One of my deepest fears about getting older was that of losing my hair. I was petrified of going bald. My father lacks a large proportion of hair; in fact, I’ve actually never known him to really have much. His baldness basically ingrained in me a life long fear for myself. They say it skips a generation or is passed down through the maternal side but I somehow always knew it was my fate. Sure enough, shortly after I left university, I started to notice a steady decline in my hairline. I went to many a doctor in an attempt to prevent the inevitable and ended up paying out large sums of money for hair restoration creams, pills and lotions. I kept the medication up for quite a few years, everyday leeching a virile substance into my scalp, with the mistaken belief that having a full head of hair would make me more loveable. It was definitely making me poorer but was I gaining anything from it? I still didn’t have a girlfriend at the time, so it hadn’t helped me there.
Three years into my hair therapy I started my meditative journey and was introduced to a lifecoach called Elizabeth who uses a methodology from an acting theory, called ‘the science of acting’ to coach people into a new way of thinking.
At my first session with Elizabeth, I told her about my issues with my hair and she quite succinctly told me to stop damaging my body with dangerous substances and learn to love myself for who I am. I genuinely, on that first meeting, decided that I would buy no more of the lotion and I would instead learn how to love myself without a full head of hair. Yeah, the coverage started to diminish gradually but I didn’t look on in horror at my receding hairline, I just saw it as a natural part of life.
As I began to embrace my baldness, I realized that there were actually some advantages to having less hair.

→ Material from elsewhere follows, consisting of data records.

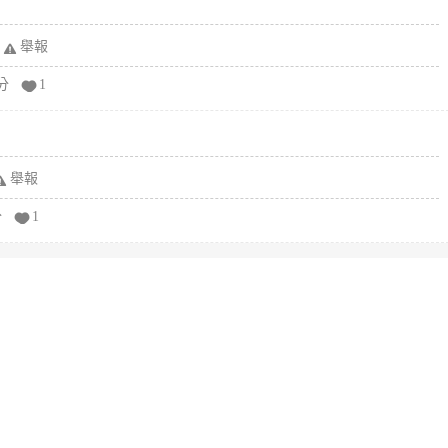
舉報
分
1
舉報
分
1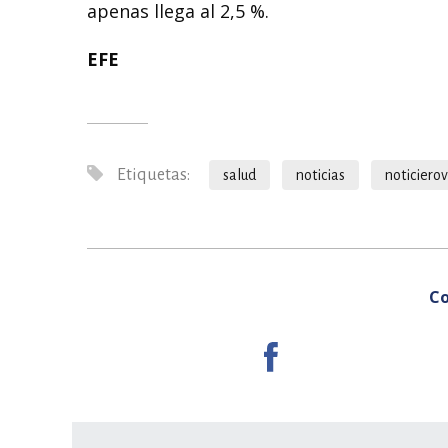
apenas llega al 2,5 %.
EFE
Etiquetas:
salud
noticias
noticiero
Co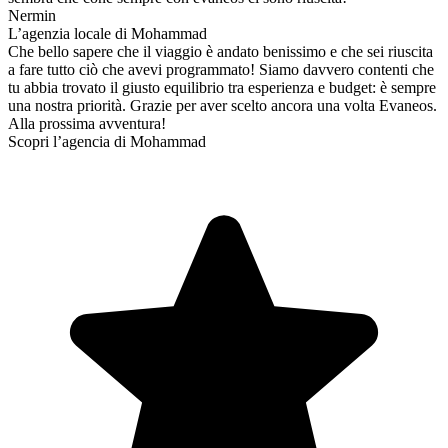
Nermin
L’agenzia locale di Mohammad
Che bello sapere che il viaggio è andato benissimo e che sei riuscita
a fare tutto ciò che avevi programmato! Siamo davvero contenti che
tu abbia trovato il giusto equilibrio tra esperienza e budget: è sempre
una nostra priorità. Grazie per aver scelto ancora una volta Evaneos.
Alla prossima avventura!
Scopri l’agencia di Mohammad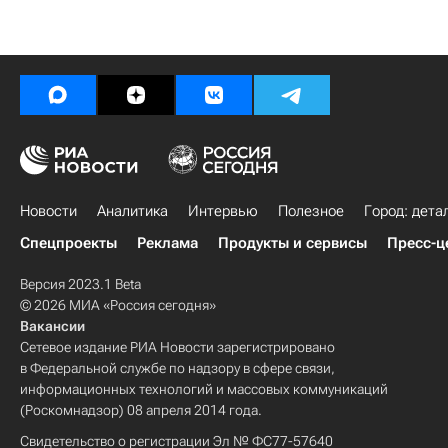
Новости
Аналитика
Интервью
Полезное
Город: дета
Спецпроекты
Реклама
Продукты и сервисы
Пресс-ц
Версия 2023.1 Beta
© 2026 МИА «Россия сегодня»
Вакансии
Сетевое издание РИА Новости зарегистрировано
в Федеральной службе по надзору в сфере связи,
информационных технологий и массовых коммуникаций
(Роскомнадзор) 08 апреля 2014 года.
Свидетельство о регистрации Эл № ФС77-57640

For example, I no longer had to worry about bed head or having to style my hair in the morning. I could just roll out of bed and start my day. Plus, I no longer had to deal with hair in my food or hair clogging up the shower drain. It was a win-win situation!
But let's be real here, going bald isn't always easy. There are some downsides too, like having to constantly wear sunscreen on your head to avoid sunburns. And let's not forget the awkward moments when you run into an old friend who hasn't seen you in a while and they don't recognize you because of your lack of hair. But hey, at least you can always use the excuse that you're just 'rocking a new look'.
A few months into my love of going bald I was subsequently offered a heavily discounted, chemical-free hair restoration programme that involved the healthy hairs at the back of the head being surgically removed and then grafted into the receding hairline at the front (a process that is normally very expensive). The promised result was that I would partially regain my once-full head of hair.
When I was offered the opportunity to undergo a hair restoration procedure, I initially thought it was a joke. I mean, why would I want to spend thousands of pounds to regrow my hair when I had already embraced my baldness? But then I started to think about all the potential perks - like being able to try out new hairstyles or impressing my friends with my luscious locks. I instantly said no to this idea because I basically thought that it would make a mockery of my self-loving stance in trying to cover up the problem. I thought it would make the messages in the blogs seem shallow if I didn’t stick to everything that I have put forth. I dwelled on the offer for a few days and eventually put it to Elizabeth, expecting her to congratulate me on my selfless act of balding gracefully. Her reaction was quite the opposite.
She applauded me again for loving myself enough to no longer take part in unsubstantiated restoration trials of potentially harmful chemicals. That, however, didn’t mean I needed to turn down the opportunity to mindfully, safely and self-lovingly put myself through a procedure that would restore my hair to how I wanted it to be. Just because I had learned to love myself with a balding head of hair, making the choice to replenish it gracefully (rather than responding to an idea of pressure or requirement to do it) meant that I could do so, and with my head held high. Sure, it doesn’t bother some people if they go bald and they might actually prefer it that way. I had accepted it to a certain extent, although following on from the head injury I had in 2007, with my hairline slowly receding over the unsightly point of impact, to be offered a procedure to retain coverage over that area and to subsequently install in me a revived sense of self-confidence, suddenly seemed like a very plausible idea. I still loved myself without much hair but given the opportunity to be able to mindfully and lovingly have one or the other, I chose to cover up my shiny scalp. Just as with loving another, in loving ourselves, we need to be willing to change our stance.
In the end, what I learned from my journey is that it's important to love and accept yourself for who you are, whether you have a full head of hair or not. But if you do decide to change your appearance, do it for yourself and not because of societal pressure or expectations. After all, life is too short to not have fun with your appearance and try out new things. So embrace your inner baldness or invest in some hair restoration - just do whatever makes you feel confident and happy.
May I mindfully accept with serenity the things that cannot be changed. May I cultivate the courage to change the things that can be changed. May I discover the wisdom to distinguish one from the other.